* start *
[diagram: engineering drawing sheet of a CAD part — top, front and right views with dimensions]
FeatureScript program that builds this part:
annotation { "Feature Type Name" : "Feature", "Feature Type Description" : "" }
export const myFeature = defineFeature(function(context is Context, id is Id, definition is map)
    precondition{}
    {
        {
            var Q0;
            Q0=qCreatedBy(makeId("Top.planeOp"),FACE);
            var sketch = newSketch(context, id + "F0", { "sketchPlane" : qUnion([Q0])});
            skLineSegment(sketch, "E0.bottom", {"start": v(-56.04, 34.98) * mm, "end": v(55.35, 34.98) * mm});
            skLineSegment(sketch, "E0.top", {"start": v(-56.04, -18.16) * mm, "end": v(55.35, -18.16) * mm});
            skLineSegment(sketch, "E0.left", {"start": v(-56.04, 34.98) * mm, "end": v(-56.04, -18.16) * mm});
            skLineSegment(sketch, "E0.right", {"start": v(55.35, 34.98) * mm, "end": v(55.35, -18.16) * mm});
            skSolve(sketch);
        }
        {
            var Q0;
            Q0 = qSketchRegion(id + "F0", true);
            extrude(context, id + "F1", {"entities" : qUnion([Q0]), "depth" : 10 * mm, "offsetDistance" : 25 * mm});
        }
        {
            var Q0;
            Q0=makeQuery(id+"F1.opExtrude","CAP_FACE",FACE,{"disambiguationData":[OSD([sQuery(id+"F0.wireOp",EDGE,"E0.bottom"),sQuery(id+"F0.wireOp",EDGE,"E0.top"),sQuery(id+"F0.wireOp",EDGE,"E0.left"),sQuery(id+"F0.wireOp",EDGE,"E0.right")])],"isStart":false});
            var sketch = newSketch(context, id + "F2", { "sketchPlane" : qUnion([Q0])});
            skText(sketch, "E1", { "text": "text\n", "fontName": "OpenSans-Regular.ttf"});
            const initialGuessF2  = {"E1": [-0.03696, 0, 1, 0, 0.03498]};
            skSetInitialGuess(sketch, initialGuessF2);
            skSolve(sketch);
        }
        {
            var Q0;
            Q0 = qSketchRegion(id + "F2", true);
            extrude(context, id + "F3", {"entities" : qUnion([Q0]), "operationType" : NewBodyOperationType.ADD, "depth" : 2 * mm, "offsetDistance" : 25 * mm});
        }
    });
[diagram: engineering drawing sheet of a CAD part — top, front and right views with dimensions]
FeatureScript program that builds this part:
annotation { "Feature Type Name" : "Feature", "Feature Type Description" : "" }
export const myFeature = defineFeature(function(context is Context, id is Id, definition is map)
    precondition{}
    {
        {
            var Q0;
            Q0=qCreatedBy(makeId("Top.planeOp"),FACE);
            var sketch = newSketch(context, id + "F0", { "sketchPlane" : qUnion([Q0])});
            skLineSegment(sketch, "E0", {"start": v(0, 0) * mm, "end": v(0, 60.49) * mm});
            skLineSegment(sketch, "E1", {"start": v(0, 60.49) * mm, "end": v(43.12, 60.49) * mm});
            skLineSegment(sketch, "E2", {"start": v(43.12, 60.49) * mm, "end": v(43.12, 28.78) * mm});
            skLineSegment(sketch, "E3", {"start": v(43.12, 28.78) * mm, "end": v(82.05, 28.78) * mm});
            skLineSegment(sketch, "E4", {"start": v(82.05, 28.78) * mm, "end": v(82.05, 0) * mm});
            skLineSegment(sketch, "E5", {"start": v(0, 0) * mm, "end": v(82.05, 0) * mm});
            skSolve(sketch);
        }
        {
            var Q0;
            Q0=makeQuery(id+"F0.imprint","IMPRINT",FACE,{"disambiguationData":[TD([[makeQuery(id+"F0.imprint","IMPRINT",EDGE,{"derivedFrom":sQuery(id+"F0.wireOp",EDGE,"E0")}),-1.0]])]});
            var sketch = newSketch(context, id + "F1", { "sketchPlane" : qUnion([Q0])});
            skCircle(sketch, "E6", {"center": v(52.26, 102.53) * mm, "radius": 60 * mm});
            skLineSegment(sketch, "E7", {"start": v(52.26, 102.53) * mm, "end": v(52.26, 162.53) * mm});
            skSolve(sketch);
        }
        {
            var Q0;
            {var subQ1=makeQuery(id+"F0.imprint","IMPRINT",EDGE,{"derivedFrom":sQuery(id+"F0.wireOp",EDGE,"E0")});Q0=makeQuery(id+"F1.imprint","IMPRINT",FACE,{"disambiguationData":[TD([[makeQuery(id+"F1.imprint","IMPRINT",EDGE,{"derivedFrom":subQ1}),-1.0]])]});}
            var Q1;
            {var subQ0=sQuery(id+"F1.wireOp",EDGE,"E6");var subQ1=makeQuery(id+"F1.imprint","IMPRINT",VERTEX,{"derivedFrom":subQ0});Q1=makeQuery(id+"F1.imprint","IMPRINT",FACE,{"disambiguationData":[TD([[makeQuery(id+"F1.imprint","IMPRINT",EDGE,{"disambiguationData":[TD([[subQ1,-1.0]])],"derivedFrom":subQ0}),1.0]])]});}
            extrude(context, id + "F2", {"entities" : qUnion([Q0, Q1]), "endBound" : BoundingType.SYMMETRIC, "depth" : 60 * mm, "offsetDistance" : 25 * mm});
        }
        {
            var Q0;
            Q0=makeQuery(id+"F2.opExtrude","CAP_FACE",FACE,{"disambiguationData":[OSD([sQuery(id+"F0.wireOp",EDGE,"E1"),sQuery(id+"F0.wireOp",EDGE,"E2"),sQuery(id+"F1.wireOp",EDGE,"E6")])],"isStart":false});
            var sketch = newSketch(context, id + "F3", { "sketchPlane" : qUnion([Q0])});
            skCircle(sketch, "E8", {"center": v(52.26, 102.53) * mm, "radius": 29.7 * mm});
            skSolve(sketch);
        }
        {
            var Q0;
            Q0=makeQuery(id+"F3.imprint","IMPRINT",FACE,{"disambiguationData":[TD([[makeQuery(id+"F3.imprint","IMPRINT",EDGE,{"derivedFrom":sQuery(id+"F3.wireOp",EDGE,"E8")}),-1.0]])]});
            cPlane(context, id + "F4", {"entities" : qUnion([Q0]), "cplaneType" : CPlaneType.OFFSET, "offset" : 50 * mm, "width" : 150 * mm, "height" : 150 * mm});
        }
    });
* end *
What to do
Return each line of the records above that contains the string "newSketch", matching its case exactly.

Answer to this task
            var sketch = newSketch(context, id + "F0", { "sketchPlane" : qUnion([Q0])});
            var sketch = newSketch(context, id + "F2", { "sketchPlane" : qUnion([Q0])});
            var sketch = newSketch(context, id + "F0", { "sketchPlane" : qUnion([Q0])});
            var sketch = newSketch(context, id + "F1", { "sketchPlane" : qUnion([Q0])});
            var sketch = newSketch(context, id + "F3", { "sketchPlane" : qUnion([Q0])});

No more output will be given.